* _Consigne_:
Répondez à ces questions d'après le texte source :
(a) Quelle était la spécialité de Shlomo Dubnov ?
(b) Que voulait reproduire Marc Chemillier avec la machine ?
(c) Qu'a développé Georges Bloch pour les logiciels ?

* _Texte source_:

━━━━━━━━━━━━━━━━━━━━━━━━━━━━━━

Tout est parti de l’arrivée dans l’équipe Représentations musicales, à la fin des années 1990, de Shlomo Dubnov, chercheur israélo-américain venu faire son post-doc à l’Ircam. La spécialité de Shlomo était la théorie de l’information. Il s’intéressait notamment à la notion de «style musical» – au sens de certaines idiosyncrasies que l’on peut repérer dans un genre musical donné, chez un musicien ou un compositeur. Son idée était que les principes computationnels de la théorie de l’information moderne pourraient capter certaines structures de ce «style musical». À l’époque, notre équipe était complètement dévolue à la notion de création via l’utilisation d’outils computationnels. Pour la composition d’abord, avec OpenMusic, puis de plus en plus pour la création instantanée, dans l’interaction et l’improvisation, avec la contribution inestimable de Carlos Agon. Dans l’équipe, il y avait également Marc Chemillier, mathématicien et anthropologue qui, avec sa culture plus jazzistique, avait encore une autre obsession : reproduire, avec la machine, la notion de swing, associée aux complexités harmoniques du jazz. Une quatrième personne a été déterminante dans ce qu’est devenu le projet: Georges Bloch, qui n’aimait pas le son MIDI des premières expériences et développa les tout premiers composants audio des logiciels. Je développais de mon côté l’idée d’une intelligence artificielle créative, au moyen d’algorithmes génératifs et d’architectures d’agents autonomes, et j’eus la chance d’introduire à ce moment en informatique musicale un formalisme issu des recherches sur le génome, qui permettait la modélisation statistique de séquences symboliques complexes, «l’Oracle des facteurs», qui deviendra le modèle central de mémoire musicale active, aussi bien pour l’écoute que pour la génération, de toute la série de logiciels d’improvisation. Tous les éléments étaient en place pour la naissance d’OMax. À nous quatre, nous sommes devenus les «OMax Brothers», le groupe fondateur de ce paradigme d’improvisation et de technologie que l’on retrouvera dans toute la généalogie de logiciels, jusqu’aux plus récents Dyci2 et Somax2 en passant par ImproteK (devenu Djazz).
Comment fonctionne OMax ?

━━━━━━━━━━━━━━━━━━━━━━━━━━━━━━

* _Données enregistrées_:
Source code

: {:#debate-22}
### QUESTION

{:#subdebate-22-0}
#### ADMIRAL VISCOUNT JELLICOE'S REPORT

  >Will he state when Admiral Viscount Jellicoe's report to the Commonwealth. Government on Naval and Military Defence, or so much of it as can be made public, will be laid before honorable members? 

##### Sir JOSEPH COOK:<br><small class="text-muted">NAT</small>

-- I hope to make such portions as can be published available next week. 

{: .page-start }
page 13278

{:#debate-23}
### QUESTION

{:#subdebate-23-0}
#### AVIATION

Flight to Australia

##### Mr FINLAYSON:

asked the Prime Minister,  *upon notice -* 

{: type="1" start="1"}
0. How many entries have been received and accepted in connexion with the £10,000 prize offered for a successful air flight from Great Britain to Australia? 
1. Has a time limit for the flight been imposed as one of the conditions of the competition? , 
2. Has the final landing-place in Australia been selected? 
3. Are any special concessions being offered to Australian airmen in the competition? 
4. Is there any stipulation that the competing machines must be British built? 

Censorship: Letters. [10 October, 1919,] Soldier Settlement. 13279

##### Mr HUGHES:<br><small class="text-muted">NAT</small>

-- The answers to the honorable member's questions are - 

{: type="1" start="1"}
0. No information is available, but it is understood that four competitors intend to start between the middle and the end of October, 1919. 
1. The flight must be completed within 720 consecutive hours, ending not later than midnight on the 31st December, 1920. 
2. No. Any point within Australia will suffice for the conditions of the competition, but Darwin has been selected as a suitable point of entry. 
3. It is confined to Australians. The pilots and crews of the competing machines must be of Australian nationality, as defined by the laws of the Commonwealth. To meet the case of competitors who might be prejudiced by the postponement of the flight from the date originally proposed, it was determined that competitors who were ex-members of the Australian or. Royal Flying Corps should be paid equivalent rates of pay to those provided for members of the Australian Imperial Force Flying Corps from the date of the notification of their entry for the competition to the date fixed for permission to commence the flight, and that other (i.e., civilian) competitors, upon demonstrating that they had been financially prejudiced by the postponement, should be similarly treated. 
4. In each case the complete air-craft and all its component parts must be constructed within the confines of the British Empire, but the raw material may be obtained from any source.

━━━━━━━━━━━━━━━━━━━━━━━━━━━━━━

* _Réponse attendue_:
(a) La théorie de l'information.
(b) La notion de swing, associée aux complexités harmoniques du jazz.
(c) Les tout premiers composants audio des logiciels.